The G4 VMs represent a substantial performance leap, delivering up to nine times the throughput of previous G2 instances, according to Google and NVIDIA. The enhancement positions the platform for demanding workloads including multimodal AI inference, photorealistic design, and robotics simulation. Available configurations range from one to eight GPUs, with fractional GPU options planned for future release.

The platform’s technical specifications can handle up to 768 GB of GDDR7 memory, NVIDIA Tensor Cores, and fourth-generation Ray Tracing cores. These features enable the G4 to handle large language models (LLMs) ranging from less than 30 billion to more than 100 billion parameters through advanced quantization techniques and multi-GPU configurations.

A key innovation is Multi-Instance GPU support, which allows a single GPU to be partitioned into up to four isolated instances. Each partition receives dedicated memory, compute cores, and media engines, maximizing price-performance by running multiple workloads concurrently with guaranteed resource isolation, Google said.

Google has also made NVIDIA Omniverse available as a virtual machine image on its Cloud Marketplace. When paired with G4 instances, this integration facilitates the development of industrial digital twins and physical AI simulations, supporting scenarios with billions of cells in complex environments.

Google has implemented an enhanced PCIe-based peer-to-peer data path that significantly boosts multi-GPU performance. The company reports up to 168% throughput gains and 41% lower inter-token latency when using tensor parallelism for model serving compared to standard offerings.

The G4 VMs integrate seamlessly with Google’s existing cloud services, including Google Kubernetes Engine, Vertex AI, Dataproc, and Cloud Run. This integration extends GPU capabilities to serverless platforms, enabling real-time AI inference with pay-per-use pricing.

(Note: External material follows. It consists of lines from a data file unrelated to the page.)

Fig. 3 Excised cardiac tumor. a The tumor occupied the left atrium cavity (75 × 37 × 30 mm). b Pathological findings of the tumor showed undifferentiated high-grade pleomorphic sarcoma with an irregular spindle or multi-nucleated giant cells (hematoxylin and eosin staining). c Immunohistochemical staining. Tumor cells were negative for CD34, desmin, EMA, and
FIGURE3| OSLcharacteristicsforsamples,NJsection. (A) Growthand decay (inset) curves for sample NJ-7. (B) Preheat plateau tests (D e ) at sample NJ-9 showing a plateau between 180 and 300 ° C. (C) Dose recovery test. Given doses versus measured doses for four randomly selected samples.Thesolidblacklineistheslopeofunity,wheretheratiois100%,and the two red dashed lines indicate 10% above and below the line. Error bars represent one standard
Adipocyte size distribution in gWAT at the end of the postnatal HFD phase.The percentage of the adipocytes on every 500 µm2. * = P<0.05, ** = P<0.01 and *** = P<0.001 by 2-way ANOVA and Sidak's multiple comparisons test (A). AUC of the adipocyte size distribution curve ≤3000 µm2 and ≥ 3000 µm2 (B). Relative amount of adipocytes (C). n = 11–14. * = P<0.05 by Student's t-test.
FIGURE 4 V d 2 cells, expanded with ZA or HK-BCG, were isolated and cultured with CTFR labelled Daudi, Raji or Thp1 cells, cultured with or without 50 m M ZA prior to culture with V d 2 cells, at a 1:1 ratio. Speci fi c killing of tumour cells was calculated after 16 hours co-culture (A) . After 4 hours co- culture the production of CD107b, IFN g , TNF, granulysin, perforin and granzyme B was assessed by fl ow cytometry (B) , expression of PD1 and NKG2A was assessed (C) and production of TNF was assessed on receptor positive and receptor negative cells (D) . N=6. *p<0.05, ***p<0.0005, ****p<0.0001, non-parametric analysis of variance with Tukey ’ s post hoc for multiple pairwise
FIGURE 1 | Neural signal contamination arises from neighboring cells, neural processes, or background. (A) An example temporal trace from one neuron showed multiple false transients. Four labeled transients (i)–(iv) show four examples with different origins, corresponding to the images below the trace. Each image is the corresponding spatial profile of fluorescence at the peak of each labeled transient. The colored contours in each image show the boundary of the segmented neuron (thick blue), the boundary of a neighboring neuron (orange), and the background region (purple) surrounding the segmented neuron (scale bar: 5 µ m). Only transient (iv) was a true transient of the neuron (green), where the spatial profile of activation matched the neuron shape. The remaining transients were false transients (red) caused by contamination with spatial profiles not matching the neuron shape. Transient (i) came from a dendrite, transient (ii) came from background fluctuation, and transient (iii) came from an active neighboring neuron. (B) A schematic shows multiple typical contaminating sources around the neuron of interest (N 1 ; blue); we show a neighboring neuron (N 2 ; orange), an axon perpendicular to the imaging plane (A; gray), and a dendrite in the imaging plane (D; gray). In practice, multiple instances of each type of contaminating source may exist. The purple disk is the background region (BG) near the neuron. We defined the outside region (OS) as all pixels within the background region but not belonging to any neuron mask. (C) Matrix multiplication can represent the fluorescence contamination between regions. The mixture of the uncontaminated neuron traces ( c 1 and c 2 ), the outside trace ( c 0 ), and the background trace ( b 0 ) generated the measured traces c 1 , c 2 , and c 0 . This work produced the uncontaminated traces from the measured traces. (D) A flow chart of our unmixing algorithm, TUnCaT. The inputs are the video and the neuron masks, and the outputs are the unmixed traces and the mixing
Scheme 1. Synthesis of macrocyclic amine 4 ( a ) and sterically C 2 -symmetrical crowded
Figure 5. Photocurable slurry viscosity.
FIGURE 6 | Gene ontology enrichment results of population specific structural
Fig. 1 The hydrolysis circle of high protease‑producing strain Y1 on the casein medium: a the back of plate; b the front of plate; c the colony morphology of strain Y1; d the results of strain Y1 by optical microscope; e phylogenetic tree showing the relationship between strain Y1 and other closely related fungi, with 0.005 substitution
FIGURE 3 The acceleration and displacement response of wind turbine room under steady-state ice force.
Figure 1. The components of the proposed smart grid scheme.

For storage needs beyond local capacity, G4 instances can connect to Hyperdisk ML for low-latency operations, Managed Lustre for high-performance file storage, or Cloud Storage for globally scalable capacity. The addition of G4 VMs complements Google’s existing A-series VMs and cost-efficient G2 instances, providing customers with a comprehensive GPU portfolio for diverse computational needs.